**Ausgangsdokument**:
<<<<

Bedenke dass ein TFT kein CRT Bildschirm ist.
Laut dem Datenblatt macht der Bildschirm max. 16,7 Millionen Farben.
24 Bit hat 16,7 Millionen Farben.
32 Bit hat 24 Bit plus Alphakanal.
Es ist also auch denkbar, dass der TFT keine 32 Bit macht.

Der Hersteller macht ja schon keine näheren Angaben..... mehr als ausprobieren wird dir also wohl nicht bleiben.
Hast Du das Ding schon mal an einem anderm PC getestet?
Ansonsten würd ich damit noch mal zum Händler, soll er dir Zeigen wie dass geht..... evtl. hat dein Gerät ja sogar eine Macke, dann kannst Du natürlich lange versuchen.
Der Händler hat ja sicherlich noch mehr davon stehen und könnte damit vergleichen.


----------



## RBaer (31. Juli 2006)

Hallo Danielku
habe Dein Problem gelesen. Bin derzeit in der gleichen Lage mit dem NEOXEO-Bildschirm. Hast Du inzwischen eine Lösung für die Einstellung der V-Position gefunden. 
Würde mich freuen wenn Du mir weiterhelfen könntest.


----------



## Danielku15 (1. August 2006)

Hi RBaer

Inzwischen tritt das Problem nicht mehr auf. Entweder das Bild wird automatisch justiert oder 1x auf Auto-Adjust drücken dann stimmt das Bild. An was es genau liegt weiß ich nicht aber hier mal meine Einstellungen:


			
				Bildschirmeinstellungen hat gesagt.:
			
		

> Auflösung: 1280x1024px
> Farbqualität: 32Bit
> DPI-Einstellung: Normalgröße (96 DPI)
> Bildschirmaktualisierungsrate: 60Hz
> ...


----------

>>>>

**Gespeicherte Datensätze**:
<<<<

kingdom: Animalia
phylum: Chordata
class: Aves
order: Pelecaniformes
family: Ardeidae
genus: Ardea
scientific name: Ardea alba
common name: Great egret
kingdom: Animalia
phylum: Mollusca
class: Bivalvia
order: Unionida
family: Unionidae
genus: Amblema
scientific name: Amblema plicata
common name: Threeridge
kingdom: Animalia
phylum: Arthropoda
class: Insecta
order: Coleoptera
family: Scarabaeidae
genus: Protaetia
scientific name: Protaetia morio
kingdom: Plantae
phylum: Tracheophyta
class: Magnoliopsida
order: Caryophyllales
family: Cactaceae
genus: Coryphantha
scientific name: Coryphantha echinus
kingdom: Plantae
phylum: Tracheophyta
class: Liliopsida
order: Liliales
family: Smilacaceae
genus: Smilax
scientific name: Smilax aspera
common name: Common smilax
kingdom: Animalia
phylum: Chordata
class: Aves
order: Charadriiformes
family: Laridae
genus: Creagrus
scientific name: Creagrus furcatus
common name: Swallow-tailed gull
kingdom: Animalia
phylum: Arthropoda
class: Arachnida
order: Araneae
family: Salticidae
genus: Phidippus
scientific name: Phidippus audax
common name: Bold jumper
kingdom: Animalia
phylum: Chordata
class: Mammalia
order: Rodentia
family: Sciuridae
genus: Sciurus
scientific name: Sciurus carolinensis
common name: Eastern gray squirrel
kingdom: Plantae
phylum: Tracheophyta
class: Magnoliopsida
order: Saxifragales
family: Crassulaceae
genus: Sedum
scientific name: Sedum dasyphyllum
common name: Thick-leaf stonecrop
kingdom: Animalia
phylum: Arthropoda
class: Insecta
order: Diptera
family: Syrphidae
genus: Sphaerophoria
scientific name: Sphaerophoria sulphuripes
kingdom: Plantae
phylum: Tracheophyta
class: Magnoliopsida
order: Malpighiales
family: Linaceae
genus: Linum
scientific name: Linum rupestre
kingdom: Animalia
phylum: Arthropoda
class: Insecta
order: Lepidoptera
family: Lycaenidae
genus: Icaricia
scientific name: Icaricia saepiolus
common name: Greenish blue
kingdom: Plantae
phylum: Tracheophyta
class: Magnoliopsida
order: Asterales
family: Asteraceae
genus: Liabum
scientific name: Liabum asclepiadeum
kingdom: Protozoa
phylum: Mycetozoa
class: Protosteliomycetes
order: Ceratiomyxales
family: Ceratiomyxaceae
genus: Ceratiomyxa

>>>>

**Übungsaufgaben**:
a) Gib den Abschnitt der Forumsdiskussion zum TFT-Bildschirm zwischen „32 Bit hat 24“ und „wohl nicht bleiben.“ einschließlich unverändert wieder.
b) Wie viele Farben stellt der Bildschirm laut Datenblatt in der Forumsdiskussion zum TFT-Bildschirm höchstens dar?

**Die Antworten**:
a)
32 Bit hat 24 Bit plus Alphakanal.
Es ist also auch denkbar, dass der TFT keine 32 Bit macht.

Der Hersteller macht ja schon keine näheren Angaben..... mehr als ausprobieren wird dir also wohl nicht bleiben.

b) Maximal 16,7 Millionen Farben.